2 As discussed below, by calling into question the "validity" of a withdrawal, we mean defects that could render the withdrawal void from the beginning, see BLACK'S LAW DICTIONARY (11th ed. 2019) (defining "void" as "[o]f no legal effect"), (defining "valid" as "[l]egally sufficient"), which does not include a subjective lack of understanding, see Hembree, 33 Vet.App. at 6-7. 3 We also address whether the Board clearly erred in concluding that the appellant did not respond to VA's letter advising him to contact VA immediately if he did not intend to withdraw his TDIU appeal.

2 I. BACKGROUND A. Facts and Procedural History Army veteran Pablo R. Martinez, through counsel, appeals a May 20, 2021, Board of Veterans' Appeals decision denying an effective date before February 9, 2010, for TDIU. Mr. Martinez had a 50% post-traumatic stress disorder (PTSD) rating effective April 2003. Record (R.) at 3938. In October 2006, he filed a claim for an increased PTSD rating, R. at 3929, which the regional office (RO) denied in May 2007, R. at 3835. In December 2007, he submitted a TDIU application. R. at 3826. During a March 2008 VA examination, Mr. Martinez reported memory problems. R. at 3776. The examiner performed cognitive testing and stated that "[t]his pattern of scores wherein nonverbal reasoning performance is better than verbal reasoning performance is consistent with a decline in cognitive functioning that is greater than normal age-related changes." R. at 3777-78. The examiner concluded that there was insufficient data to support a particular diagnosis related to poor memory functioning, but noted that Mr. Martinez's memory functioning should be tested again after an appropriate period to measure any decline. R. at 3778 (also opining that his PTSD would not prevent him from being employable). In September 2008, the RO continued the 50% PTSD rating but denied TDIU. R. at 3741- 42. In August 2009, the veteran filed a Notice of Disagreement (NOD) with the TDIU denial and requested decision review officer (DRO) review with a hearing.

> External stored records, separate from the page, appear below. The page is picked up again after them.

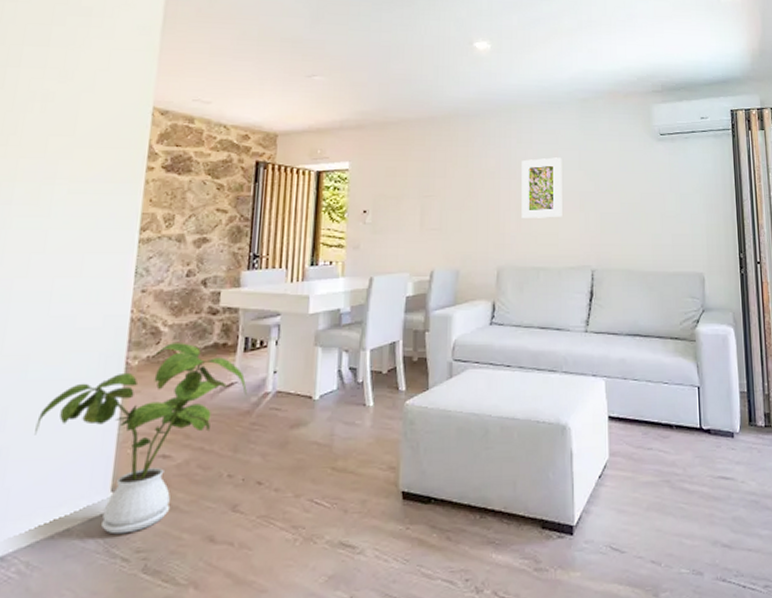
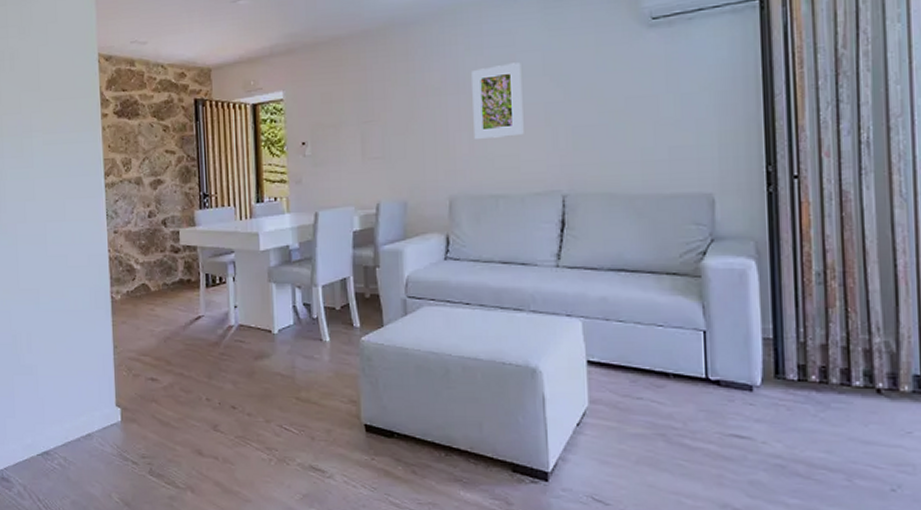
house plant: present [35,343,247,535] -> none [53,279,213,442]

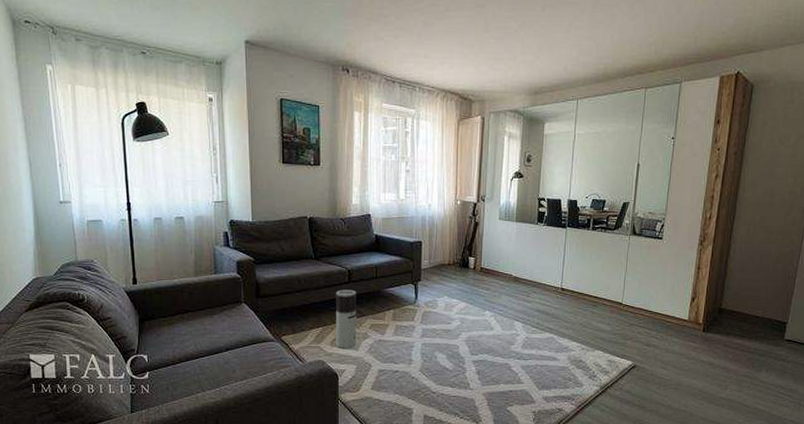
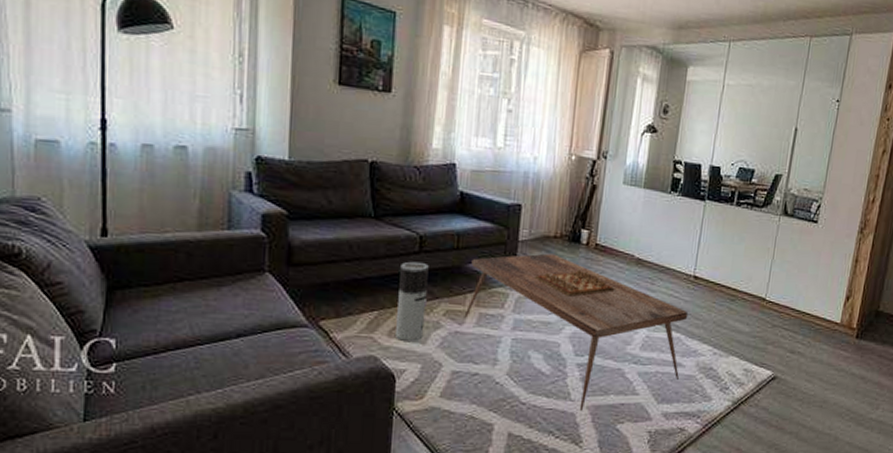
coffee table: none [385,277,559,397] -> present [464,253,689,411]

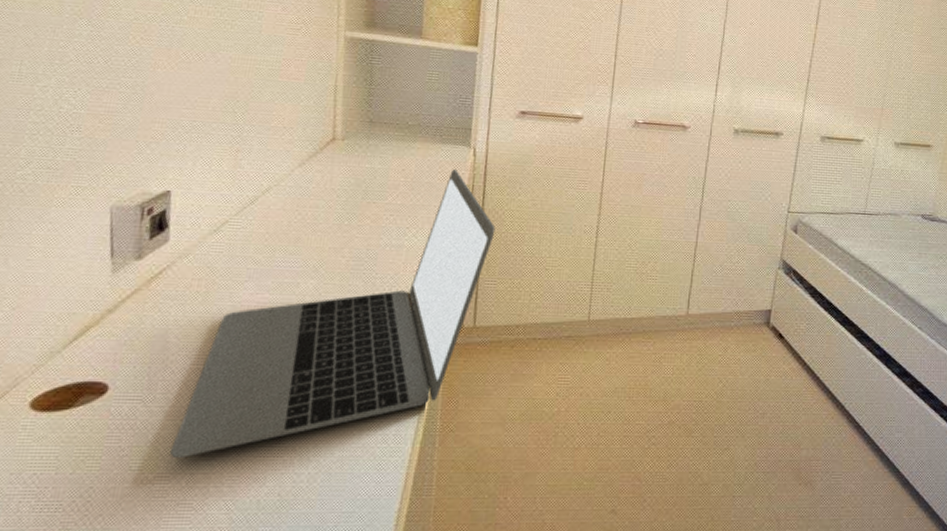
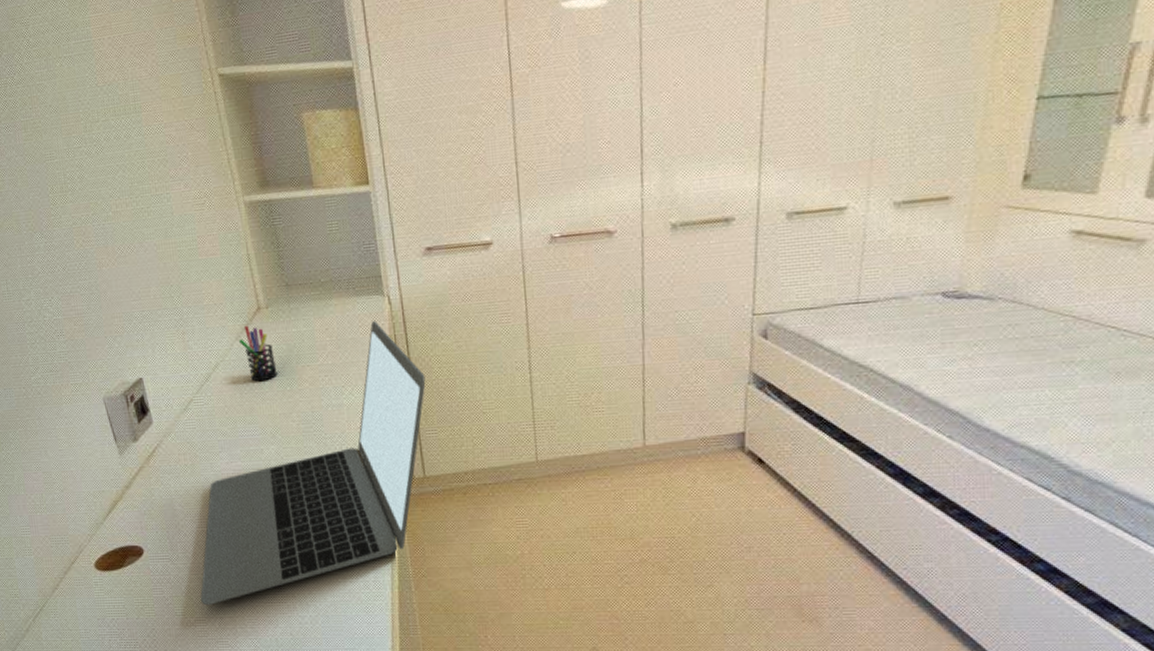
pen holder: none [302,153,339,212] -> present [239,325,278,382]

R. at 3721. VA scheduled the DRO hearing for February 9, 2010. R. at 3719. On the day of his scheduled hearing, Mr. Martinez, through a veterans service organization (VSO) representative, submitted a letter to VA stating: "Request to cancel/withdraw appeal and hearing for entitlement to [TDIU]." R. at 3715. That same day, again through the VSO representative, he also filed a claim for an increased PTSD rating. R. at 3713. Th e next day, VA sent Mr. Martinez a letter stating that it received his request to withdraw his pending appeal of the TDIU claim and would take no further action on that issue and informing him that, if he did not intend to withdraw his claim, he should contact VA immediately. R. at 3699. Later that month, on February 25, 2010, during a PTSD examination, a VA examiner noted a cognitive disorder diagnosis and that the veteran's memory deficiencies would likely prevent him from working because he would be unable to remember and carry out simple instructions. R. at 3696-97.

3 Based on this examination, on March 16, 2010, the RO granted a 70% PTSD rating effective February 25, 2010. R. at 3667. The RO noted that Mr. Martinez now met the TDIU criteria under 38 C.F.R. § 4.16 but deferred the TDIU issue because it needed additional information. R. at 3676.